Wednesday Serial: Farther Part XXIII

Seryn fire_hand


Seryn counted her horse’s leaping strides, each one of them echoing up through her spine as it bounded forward: one, two, three… Aled’s horse was pounding the ground along side hers, hooves thrumming against the ground between each pounding strike of her own horse. Three strides, and she pulled her horse around, tapped the reins and spun him on a pinpoint until he came to an even stop. She threw one leg over his neck, slid out of the saddle and stopped hands raised, reins looped in her fingers, her horse’s body tucked against her back.

Aled was behind her. The city was in front of her, with the guards teetering on an uneven line where they’d started to give up on any sort of chase. All of them were staring at her. It didn’t much matter. Aled was behind her where he belonged. The guards were far enough away to give her space to breathe.
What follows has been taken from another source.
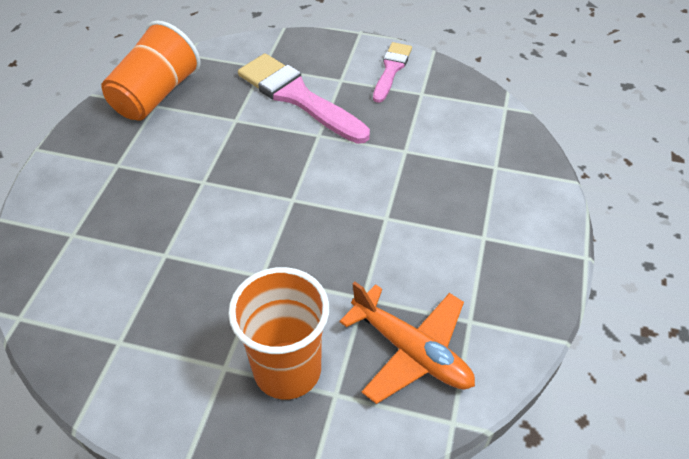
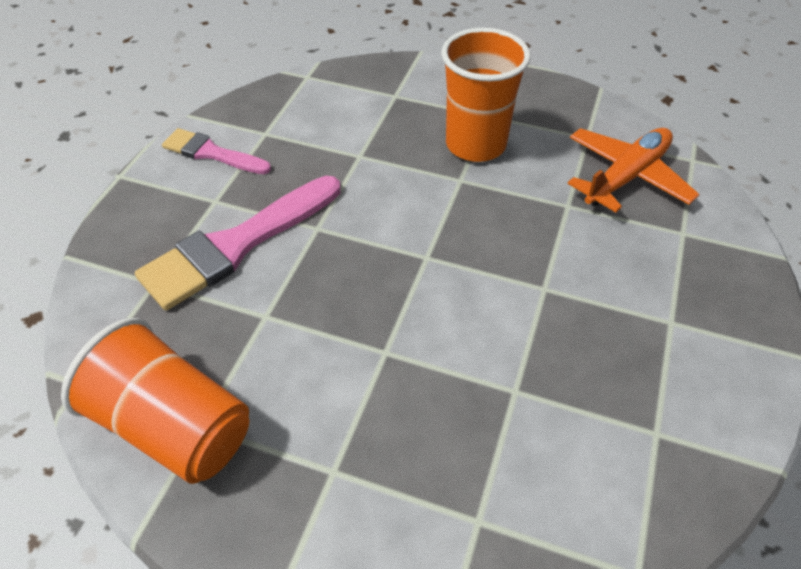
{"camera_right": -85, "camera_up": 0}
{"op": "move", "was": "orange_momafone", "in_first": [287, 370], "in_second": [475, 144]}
The moment was hers again.

She took a careful breath, meeting the guard’s eyes one at a time, calmly and quickly convincing them she wasn’t likely to move any time soon.

“I’d like to see your commander,” she said evenly. She raised her hands a fraction higher as the lead guard came toward her. His face was bent in sharp angles, watching her like she might explode at any moment. Her motion pulled her cuffs down just a little farther, showed a scant inch more of the scars that looped lazily on her skin. “I promise not to move until you bring him here.”

He glanced at her hands, her scars, then back at her face. She was calm enough, her scars were dark enough, her statement held the narrow gap between surrender and threat.

He watched her for another breath. Then he nodded over his shoulder. One of the other men ducked his head in a salute, and took off running. His feet hit dirt for half a dozen strides, than scuffed against stone as he started up the inside of the wall. Seryn stayed exactly as she was.

Aled shifted behind her. The guards resettled their hands on the hilts of their weapons. Most of them let the points drop almost to the ground.

It was barely five minutes before they heard the guard running back. A second set of boot steps kept pace beside him. When he came back into view, a tall man arrived just ahead of him, his stride lengthening to bring him to the front. His shoulders were square in the way Seryn expected from a man who had spent most of his life earning a living off his strength. His hands were callused, his sharp stride just loose enough that she could see every move was made in habit, not thought. His chainmail gleamed brighter than the others’, but the leather hilt of his sword was creased to fit his grip, darkened where his fingers had polished it to a shine.

Seryn waited for him to exchange a few rapid sentences with the lead guard, hands still raised. When he turned toward her, Aled turned as well. Seryn looked over her shoulder, stopping him immediately as he stated to come up beside her.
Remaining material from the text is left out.